3. Bitcoin Is Becoming a Macro Asset

Bitcoin increasingly trades like:

  • Digital gold
  • Long-duration risk asset
  • Global liquidity indicator

When:

  • real yields rise,
  • dollar liquidity tightens,
  • recession fears increase,

capital tends to move into cash and Treasuries first.

The paradox is that Bitcoin’s institutional success has made it more correlated with macro conditions.


Why Ethereum Is Not Appreciating Despite Stablecoins and Tokenization

This is arguably the more interesting question.

Ethereum is processing:

  • Most stablecoin settlement.
  • Most tokenized assets.
  • Most real-world asset experiments.
  • Most on-chain financial activity.

Yet ETH itself has underperformed.

The Market Is Asking a Different Question

The market is no longer asking:

“Will Ethereum be useful?”

The answer is obviously yes.

The market is asking:

“How much value accrues to ETH holders?”

Those are different questions.


Stablecoins Are Not Necessarily Bullish for ETH

Consider:

  • USDC transfers
  • USDT transfers
  • Tokenized Treasury transactions

A user can move $10 million through Ethereum without ever buying ETH beyond gas fees.

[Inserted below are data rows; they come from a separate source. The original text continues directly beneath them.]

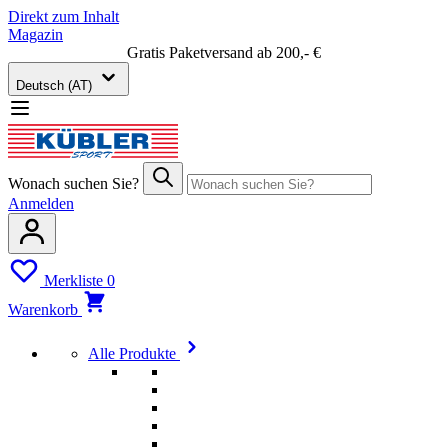
Direkt zum Inhalt
Magazin
Gratis Paketversand ab 200,- €
Deutsch (AT)
Wonach suchen Sie?
Anmelden
Merkliste
0
Warenkorb
Alle Produkte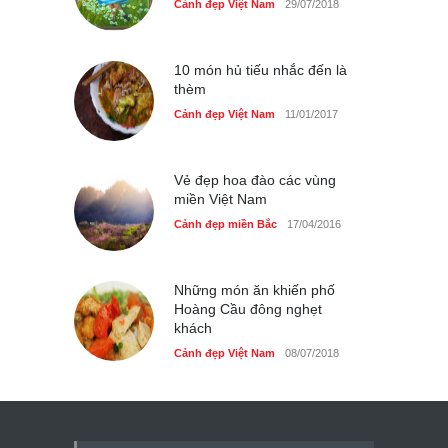
Cảnh đẹp Việt Nam
29/07/2018
10 món hủ tiếu nhắc đến là
thèm
Cảnh đẹp Việt Nam
11/01/2017
Vẻ đẹp hoa đào các vùng
miền Việt Nam
Cảnh đẹp miền Bắc
17/04/2016
Những món ăn khiến phố
Hoàng Cầu đông nghẹt
khách
Cảnh đẹp Việt Nam
08/07/2018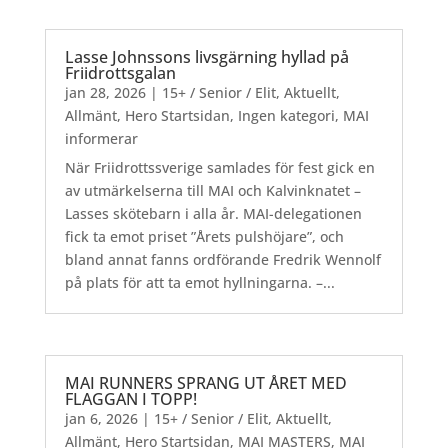
Lasse Johnssons livsgärning hyllad på
Friidrottsgalan
jan 28, 2026
|
15+ / Senior / Elit
,
Aktuellt
,
Allmänt
,
Hero Startsidan
,
Ingen kategori
,
MAI
informerar
När Friidrottssverige samlades för fest gick en
av utmärkelserna till MAI och Kalvinknatet –
Lasses skötebarn i alla år. MAI-delegationen
fick ta emot priset ”Årets pulshöjare”, och
bland annat fanns ordförande Fredrik Wennolf
på plats för att ta emot hyllningarna. –...
MAI RUNNERS SPRANG UT ÅRET MED
FLAGGAN I TOPP!
jan 6, 2026
|
15+ / Senior / Elit
,
Aktuellt
,
Allmänt
,
Hero Startsidan
,
MAI MASTERS
,
MAI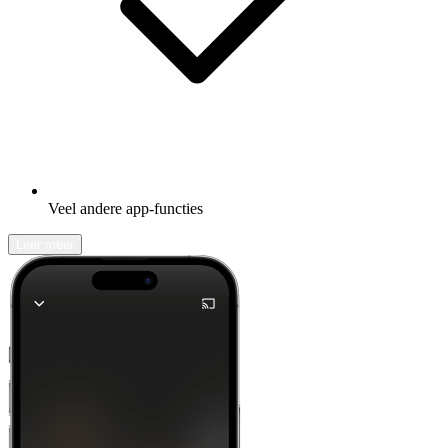
Veel andere app-functies
Leer meer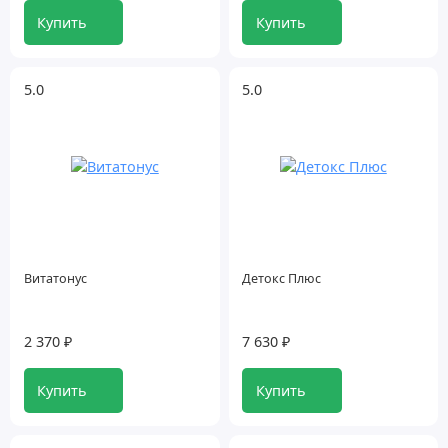
Купить
Купить
Онкопротекторы
Очищение от шлаков и токсинов
5.0
5.0
Похудение и очищение
Почки и мочевой пузырь
При диабете
Приборы для здоровья
Витатонус
Детокс Плюс
Против ожирения
Против паразитов
2 370 ₽
7 630 ₽
Против старения
Купить
Купить
Сон и Антистресс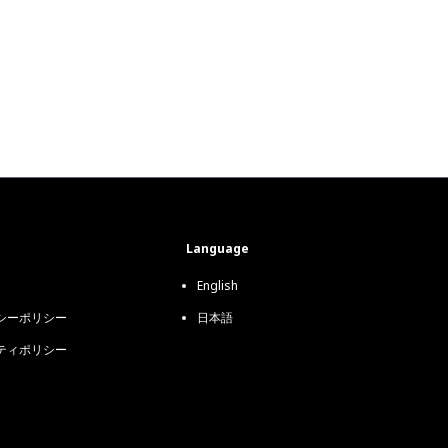
Language
English
シーポリシー
日本語
ティポリシー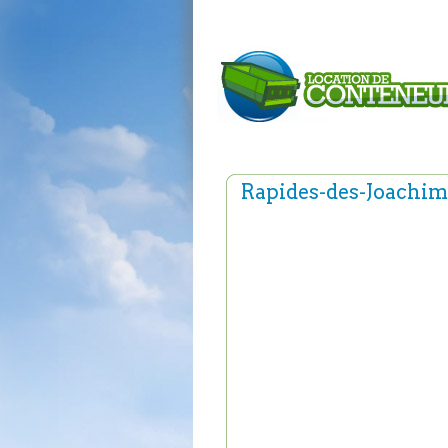
Rapides-des-Joachim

The economic value accrues to:

  • Circle
  • Tether
  • Asset issuers
  • Custodians

Not necessarily to ETH holders.

This is similar to the internet:

  • Massive internet traffic doesn’t automatically make TCP/IP investors rich.
  • Infrastructure utility doesn’t guarantee token value capture.

Layer-2 Networks Are Absorbing Revenue

This may be the biggest issue.

Ethereum intentionally pushed activity to:

  • Arbitrum
  • Optimism
  • Base
  • zkSync

This improved scalability.

But it also means:

  • Users transact on L2s.
  • L2 operators capture economics.
  • ETH mainnet captures only a fraction of the value.

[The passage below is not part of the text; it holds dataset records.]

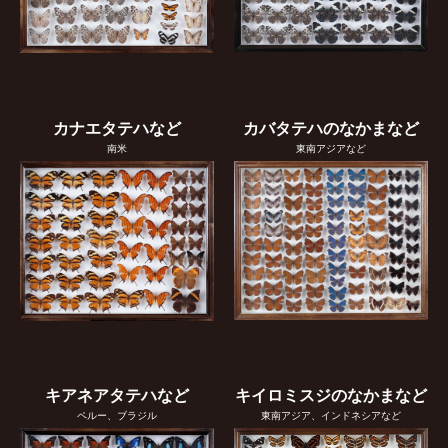
カナエタテハなど
カバタテハのなかまなど
南米
東南アジアなど
キアネアタテハなど
キイロミスジのなかまなど
ペルー、ブラジル
東南アジア、インドネシアなど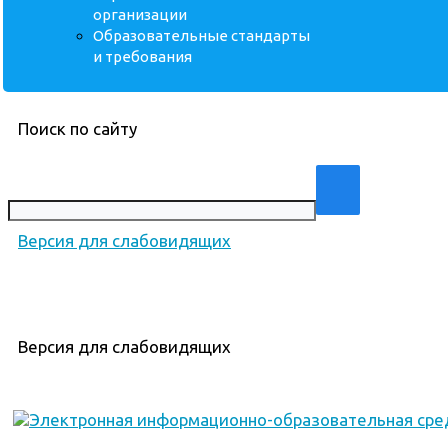
организации
Образовательные стандарты
и требования
Поиск по сайту
Версия для слабовидящих
Версия для слабовидящих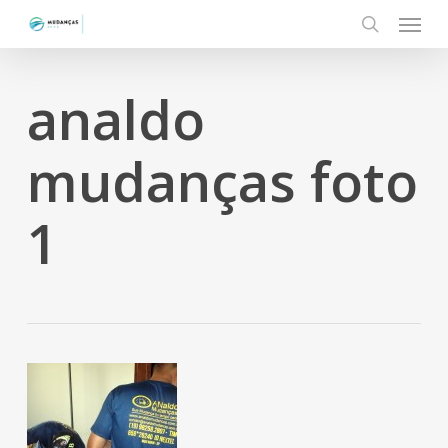
Menu
Skip
to
search
main
content
analdo
mudanças foto
1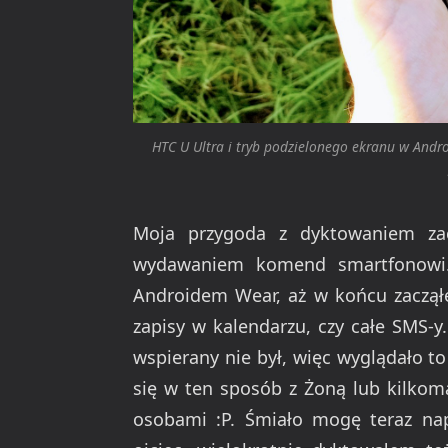
HTC U Ultra i tryb podzielonego ekranu w Andro
Moja przygoda z dyktowaniem zac
wydawaniem komend smartfonowi.
Androidem Wear, aż w końcu zacząłe
zapisy w kalendarzu, czy całe SMS-y
wspierany nie był, więc wyglądało 
się w ten sposób z Żoną lub kilko
osobami :P. Śmiało mogę teraz na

Ethereum effectively chose ecosystem growth over direct value extraction.


ETH Has an Identity Problem

Bitcoin has a simple narrative:

Digital gold.

Ethereum’s narrative keeps changing:

  • World computer
  • DeFi platform
  • NFT platform
  • Settlement layer
  • Rollup-centric ecosystem
  • Tokenization platform

All are true.

But investors prefer simple stories.

The average institution can explain Bitcoin to a boardroom in 30 seconds.

Ethereum often requires a 30-minute presentation.

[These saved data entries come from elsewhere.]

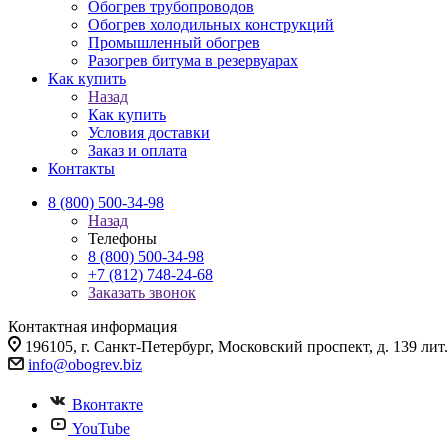
Обогрев трубопроводов
Обогрев холодильных конструкций
Промышленный обогрев
Разогрев битума в резервуарах
Как купить
Назад
Как купить
Условия доставки
Заказ и оплата
Контакты
8 (800) 500-34-98
Назад
Телефоны
8 (800) 500-34-98
+7 (812) 748-24-68
Заказать звонок
Контактная информация
196105, г. Санкт-Петербург, Московский проспект, д. 139 ли
info@
obogrev.biz
Вконтакте
YouTube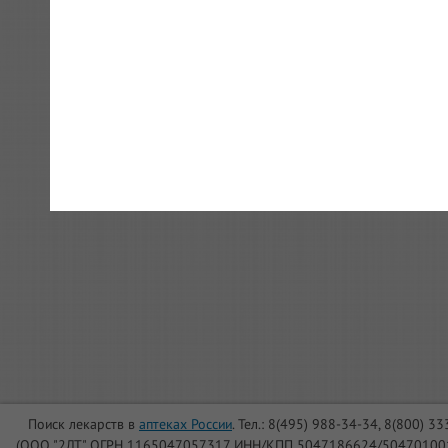
Поиск лекарств в
аптеках России
. Тел.: 8(495) 988-34-34, 8(800) 3
(ООО "2ЛТ" ОГРН 1165047057317 ИНН/КПП 5047186624/504701001, Юри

Ironically, Tokenization May Help ETH Later

This is where your thesis in The Digital Balance Sheet becomes interesting.

Today tokenization is small:

  • Treasury funds
  • Money market funds
  • Private credit
  • Stablecoins

If tokenized assets eventually grow from billions to trillions:

  • Settlement demand rises.
  • Security demand rises.
  • Economic finality becomes valuable.

At that scale Ethereum starts looking less like a speculative crypto asset and more like a global settlement layer.

The question becomes:

Does ETH capture enough of that value?

The market remains unconvinced.


The Bigger Picture

Bitcoin and Ethereum are now being valued very differently:

Bitcoin Ethereum
Store of value Economic platform
Scarcity story Utility story
Easy institutional narrative Complex institutional narrative
Value accrues directly to BTC Value accrual to ETH debated
Treasury adoption accelerating Application adoption accelerating

My view is that Bitcoin’s challenge is currently demand timing, while Ethereum’s challenge is value capture.

Bitcoin already has a clear answer to “why does the asset become more valuable?”

Ethereum still has to convince investors that growing tokenization, stablecoins, AI agents, and on-chain finance ultimately benefit ETH holders, not just the applications built on top of Ethereum.

That distinction is probably the single biggest reason BTC has attracted far more institutional capital than ETH over the last two years.